Latinamericanism after 9/11
John Beverley
2011, Duke University Press
166 pages

FOR THOSE of us not familiar with the detailed concerns of Latin American cultural theory, John Beverley’s Latinamericanism after 9/11 might appear to offer a limited return on the investment of time necessary to read it.

After all, Beverely – whose aim in this book at root is to explore the future of the idea of Latin America in a context of fading US hegemony and penetrating globalisation – candidly concedes that he has no real answers to questions posed by changes in the region’s intellectual relationship with empire caused by the dramatic political transformations that have accompanied and responded to neoliberalism.

But that would be to misinterpret the ambitions of this highly original thinker to begin sketching out the parameters of Latin American subaltern studies in a new context in which social movements displace state politics and a vision of decentred empire, no longer linked to the territorial sources of capital, grows in attraction. This book is meant to be more about questions than about answers.

The point of departure for Beverley’s sketch – and it is a sketch upon which, one hopes, he will drape richer layers of colour in the years to come – is the multifaceted crisis posed by the shift towards the left of recent years. That crisis resides both in the geopolitical relationship between Latin America and the US, in how Latinamericanists map their own future on a rapidly shifting intellectual landscape, and within Latin America itself in terms of how the left responds to the need for new kinds of theory that meet the new challenges.
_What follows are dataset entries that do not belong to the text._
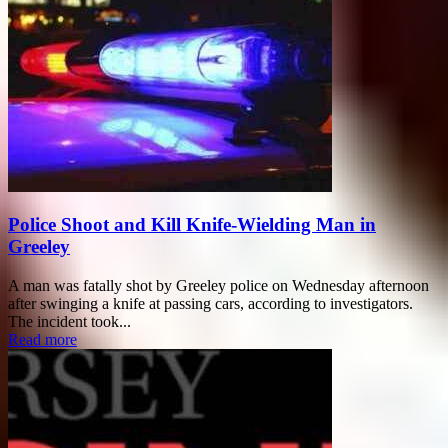
Police Shoot and Kill Knife-Wielding Man in
Greeley
A man was fatally shot by Greeley police on Wednesday afternoon
after swinging a knife at passing cars, according to investigators.
The incident took...
Read more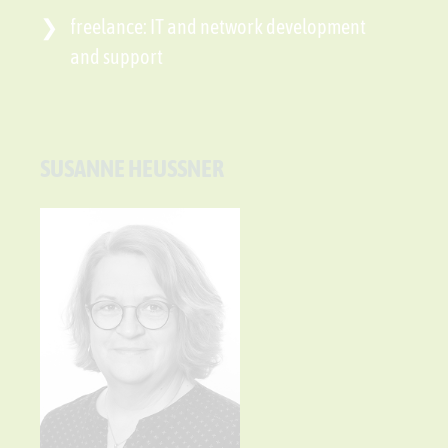
freelance: IT and network development
and support
SUSANNE HEUSSNER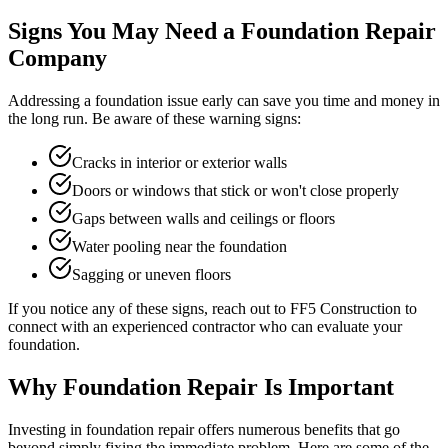
Signs You May Need a Foundation Repair
Company
Addressing a foundation issue early can save you time and money in
the long run. Be aware of these warning signs:
Cracks in interior or exterior walls
Doors or windows that stick or won't close properly
Gaps between walls and ceilings or floors
Water pooling near the foundation
Sagging or uneven floors
If you notice any of these signs, reach out to FF5 Construction to
connect with an experienced contractor who can evaluate your
foundation.
Why Foundation Repair Is Important
Investing in foundation repair offers numerous benefits that go
beyond simply fixing the immediate problem. Here are some of the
Beverley traces the evolution of Latinamericanism – Latin American studies, particularly the field of cultural and area studies – and identifies a strain of “neo-Arielist” Latin American bourgeois intellectual who repeats familiar errors in terms of arbitrating Latin American identity. It is refreshing to note that he suggests that the new formulations of Latinamericanism may have to turn to struggle for radical political change that unites both theory and politics.

While providing an archaeology of “deconstructions” in Latin American studies that contributed positively towards the reemergence of the left, he believes deconstruction may now have run out of steam.

This is evident in the personal crisis faced by an entire generation of US citizens – Beverley among them – who supported the revolutionary struggles in Latin America of the past and continue to align themselves with radical leftwing politics.

It goes without saying that a major element of the writer’s prescription, if it can be described as such, is for Latin America to define itself in an antagonistic relationship with the US, but in a complex reflection of the changing nature of the northern hegemon itself, which is fast becoming one of the hemisphere’s largest Latin American states.

It seems appropriate that in the new order, the direction of cultural travel may be reversing. Recalling the arguments of Samuel Huntington about the potential effects of Hispanic immigration in the US, Beverley writes:

“… the ‘clash of civilisations’ is now internal to the United States; or, to put this another way, the future of the United States is no longer located within the United States. In order to create a United States that can bring to fruition its immense democratic, egalitarian, and multicultural possibility, the articulation of Latin America as an alternative to, instead of an extension of, the United States is a historical necessity.”

This is a challenging book for the uninitiated, but Beverley writes with the authority and passion that can only come from real conviction – and that repays a careful reading.